Sherri Halsted is a senior at Tech.
“We pride ourselves on being the hardest-working team,” Halsted says.
Every Friday afternoon from January through November, she and her teammates on the meat judging team go to a nearby Cargill processing plant to practice. They’re there until about 9 pm, and then…
“The next day we start bright and early for a 4 a.m. practice, and typically those practices aren’t over until 4 p.m.,” Halsted says.

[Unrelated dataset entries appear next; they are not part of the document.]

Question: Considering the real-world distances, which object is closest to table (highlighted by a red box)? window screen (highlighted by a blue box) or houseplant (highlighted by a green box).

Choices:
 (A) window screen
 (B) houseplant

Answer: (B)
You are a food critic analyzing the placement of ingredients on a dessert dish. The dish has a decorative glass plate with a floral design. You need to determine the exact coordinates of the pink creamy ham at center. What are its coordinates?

And then there are morning practices during the week, before classes start. This may sound like an arduous schedule, but it’s a proven one. On Sunday, the Red Raiders claimed their 14th national title by taking first place at the American Meat Science Association International Meat Judging Contest in Dakota City, Nebraska. Each contest is pretty much what you would expect: contestants evaluate different carcasses and cuts of meat, and the most accurate wins. There are various events to test different skills: evaluating the quality of a beef carcass, for example, ranking pork ribs, and yield grading, where you have to use mental math to estimate the amount of protein in a cut like a ribeye. It requires a lot of technical expertise, but according to Coach Mark Miller, mindset is what’s most important.
“We practice hard and then we ask them to just envision that your success will come from all your good practice,” Miller says. “And that self-doubt will just eat you alive, it’s like a cancer.”